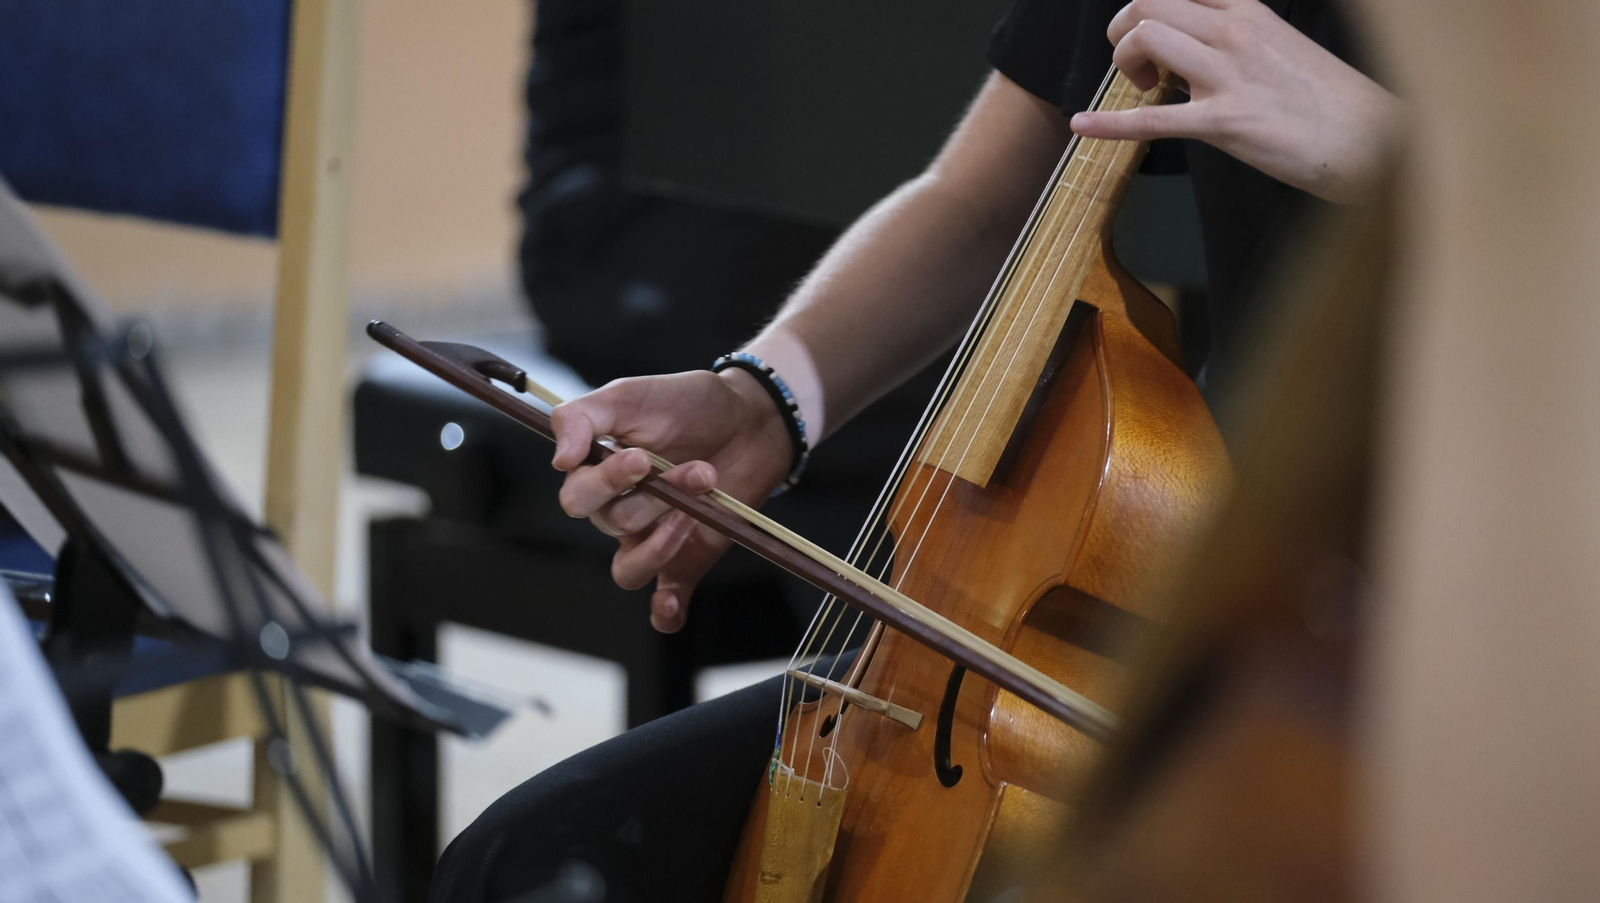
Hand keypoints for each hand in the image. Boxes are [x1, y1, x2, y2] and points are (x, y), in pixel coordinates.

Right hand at [550, 369, 792, 631]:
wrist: (752, 419)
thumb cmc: (689, 402)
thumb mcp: (631, 395)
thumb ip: (582, 417)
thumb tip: (559, 459)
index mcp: (597, 472)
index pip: (577, 496)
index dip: (606, 482)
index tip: (642, 458)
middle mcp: (619, 508)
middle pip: (609, 524)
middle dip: (652, 498)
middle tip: (694, 469)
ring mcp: (651, 537)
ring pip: (631, 564)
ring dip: (664, 540)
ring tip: (702, 499)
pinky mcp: (686, 558)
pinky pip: (664, 599)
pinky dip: (665, 610)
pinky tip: (670, 605)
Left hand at [1071, 0, 1403, 202]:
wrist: (1371, 140)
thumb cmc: (1329, 102)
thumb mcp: (1281, 46)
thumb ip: (1235, 40)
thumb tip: (1195, 53)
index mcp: (1249, 11)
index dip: (1147, 5)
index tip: (1147, 31)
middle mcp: (1235, 33)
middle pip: (1149, 2)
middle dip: (1122, 31)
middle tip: (1134, 63)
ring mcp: (1228, 75)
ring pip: (1147, 37)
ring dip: (1124, 62)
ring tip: (1139, 89)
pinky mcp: (1224, 122)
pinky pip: (1151, 118)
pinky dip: (1108, 123)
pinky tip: (1083, 125)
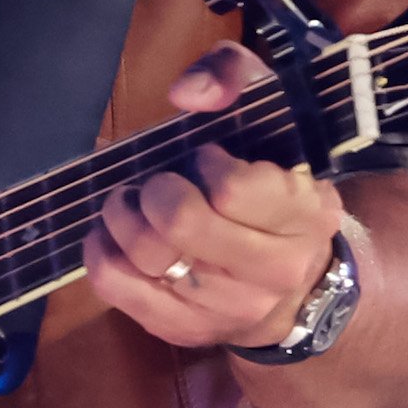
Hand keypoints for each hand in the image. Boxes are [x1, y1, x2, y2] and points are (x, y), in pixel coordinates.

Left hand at [81, 47, 346, 351]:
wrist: (296, 286)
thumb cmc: (274, 185)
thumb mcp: (275, 117)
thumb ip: (236, 77)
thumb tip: (187, 94)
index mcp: (306, 215)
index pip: (234, 189)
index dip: (207, 163)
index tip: (209, 160)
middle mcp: (274, 270)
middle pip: (181, 224)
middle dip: (156, 189)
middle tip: (159, 182)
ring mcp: (228, 308)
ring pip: (145, 255)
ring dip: (123, 215)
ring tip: (133, 202)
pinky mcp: (184, 330)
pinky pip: (116, 286)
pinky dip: (101, 250)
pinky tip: (114, 232)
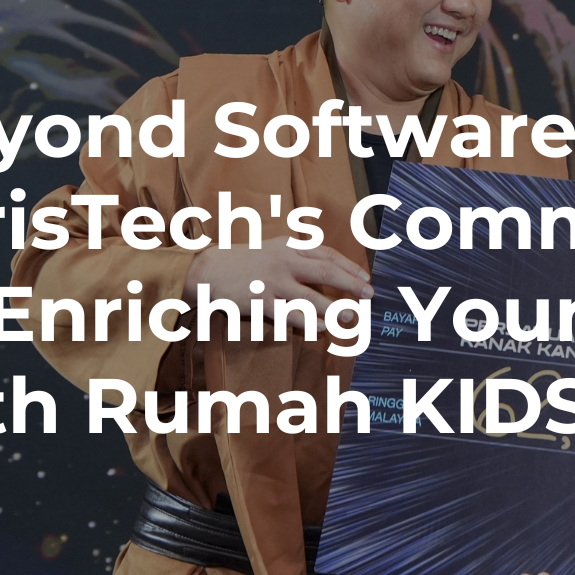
________________
In the answer, the lines from the one containing "middle tip: (159, 182)" to the end of the records above must be written out exactly, both ends included; the pictures must not appear.

middle tip: (159, 182)
ring mcp: (228, 308)
ring pip: (145, 255)
ring dip: (123, 215)
ring tip: (133, 202)
pinky mcp: (184, 330)
pinky pip: (116, 286)
pinky dip: (101, 250)
pinky tip: (114, 232)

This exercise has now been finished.